Even at the time of its release, Ask Me Why sounded like an old-fashioned song, a delightful throwback demonstrating the love the Beatles had for a broad array of popular music.  Yet the inspiration for principal composer John Lennon was actually What's So Good About Goodbye, a recent release by the Miracles on the American record label Tamla Motown.  Lennon wrote the song around April of 1962 with help from Paul, then taught it to George and Pete.

The group felt confident enough about the composition to perform it at their initial session at EMI's Abbey Road Studios on June 6th.  Only days later, on June 11th, they played it for BBC Radio before a live audience in Manchester, thus significantly making it their first original song to be broadcast.  Although it was not chosen to be recorded at the September sessions for their first single, it was still in contention when they reported to the studio on November 26th to record their second.  By this point, the band (now with Ringo in the lineup) had been playing the number in their live repertoire for months and so, after spending quite a bit of time working on the A-side Please Please Me, they perfected Ask Me Why in only six takes - live with no overdubs.

The song is a somewhat complex little crooner.  John's voice is a bit raw at times, yet he also has some lovely falsetto moments, and Paul and George alternate between joining him for some three-part harmonies or supplying backing vocals.  George's lead guitar is busy throughout providing some unobtrusive but beautiful fills while Ringo plays a Latin-flavored drum pattern also inspired by the Miracles' recording and probably not much different from the way Pete Best originally did it.

Before the record was even released, the boys played it at their final dates at the Star Club in Hamburg, West Germany.  The performance on December 31st was taped and has been widely available in various packages for many years.  Paul's bass is more prominent on the version I have, they play at a faster tempo, George's fills are less elegant and they repeat the entire second verse, which does not occur on the record.

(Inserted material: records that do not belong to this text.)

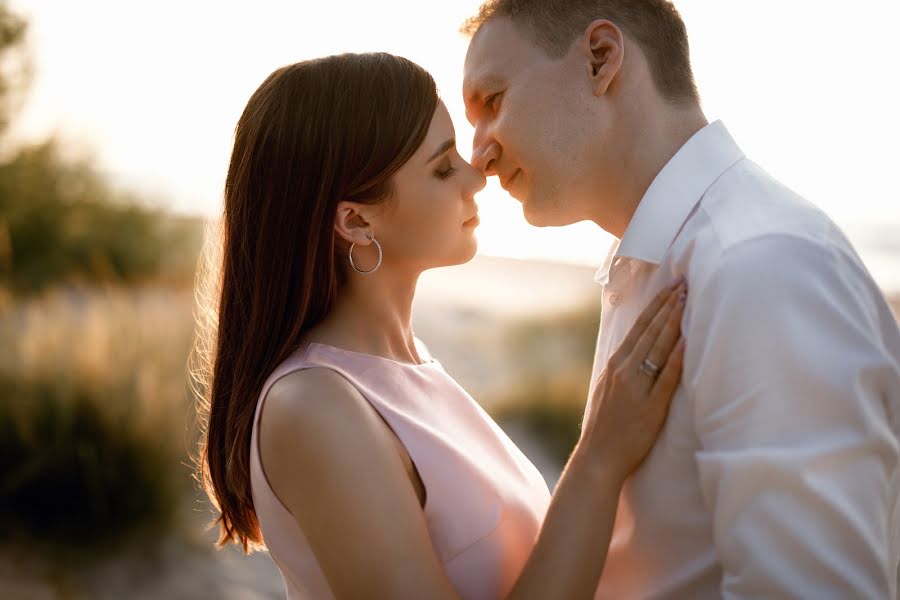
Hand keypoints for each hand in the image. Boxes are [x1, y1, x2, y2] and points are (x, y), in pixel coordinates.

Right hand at [578, 279, 686, 483]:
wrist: (598, 457)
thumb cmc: (606, 426)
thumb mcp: (609, 388)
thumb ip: (624, 368)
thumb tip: (640, 349)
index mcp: (614, 364)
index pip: (639, 327)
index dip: (656, 306)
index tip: (670, 287)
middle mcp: (623, 370)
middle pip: (649, 331)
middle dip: (667, 305)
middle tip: (683, 283)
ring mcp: (636, 387)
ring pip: (657, 347)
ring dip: (673, 322)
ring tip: (686, 300)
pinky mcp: (650, 406)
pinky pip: (666, 377)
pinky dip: (677, 358)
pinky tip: (687, 341)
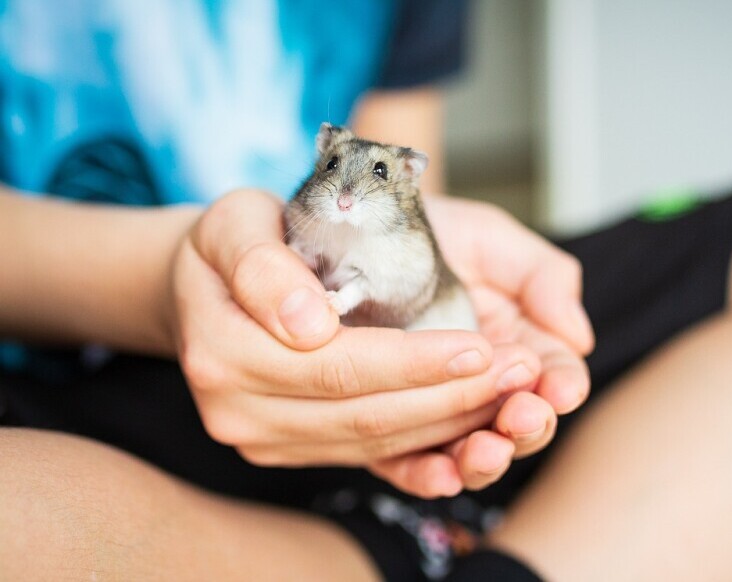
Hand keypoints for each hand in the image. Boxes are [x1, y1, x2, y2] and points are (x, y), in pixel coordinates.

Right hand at [168, 189, 543, 495]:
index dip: (415, 363)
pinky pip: (370, 456)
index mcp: (222, 350)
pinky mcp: (291, 451)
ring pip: (375, 442)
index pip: (337, 365)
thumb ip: (263, 265)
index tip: (481, 347)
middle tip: (520, 373)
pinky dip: (428, 443)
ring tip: (513, 393)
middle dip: (451, 397)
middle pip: (364, 415)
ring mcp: (263, 440)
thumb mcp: (236, 221)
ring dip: (451, 424)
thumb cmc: (237, 241)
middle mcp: (237, 410)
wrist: (208, 285)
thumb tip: (308, 324)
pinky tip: (476, 425)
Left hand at [372, 196, 592, 490]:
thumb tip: (578, 335)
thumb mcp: (490, 240)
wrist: (349, 229)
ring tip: (485, 449)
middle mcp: (480, 385)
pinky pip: (404, 464)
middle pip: (518, 425)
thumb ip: (542, 276)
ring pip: (468, 453)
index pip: (553, 377)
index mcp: (518, 343)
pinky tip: (441, 476)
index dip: (562, 387)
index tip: (560, 389)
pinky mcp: (382, 426)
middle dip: (526, 427)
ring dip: (483, 459)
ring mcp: (433, 410)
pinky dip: (425, 476)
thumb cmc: (427, 231)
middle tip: (522, 416)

After the single was released on January 11th, 1963, the song was played only sparingly as Lennon and McCartney's songwriting abilities rapidly developed and newer material gained favor.  The final performance was recorded on September 3rd, 1963 for their radio program Pop Go the Beatles and is available on On Air - Live at the BBC Volume 2.  This lovely rendition is on par with the original, though it is truncated, omitting the repeat of the bridge, and John holds out the word "mine" instead of the usual "mi-yi-yi-yi-yine," confirming that it had been some time since they had last visited the number.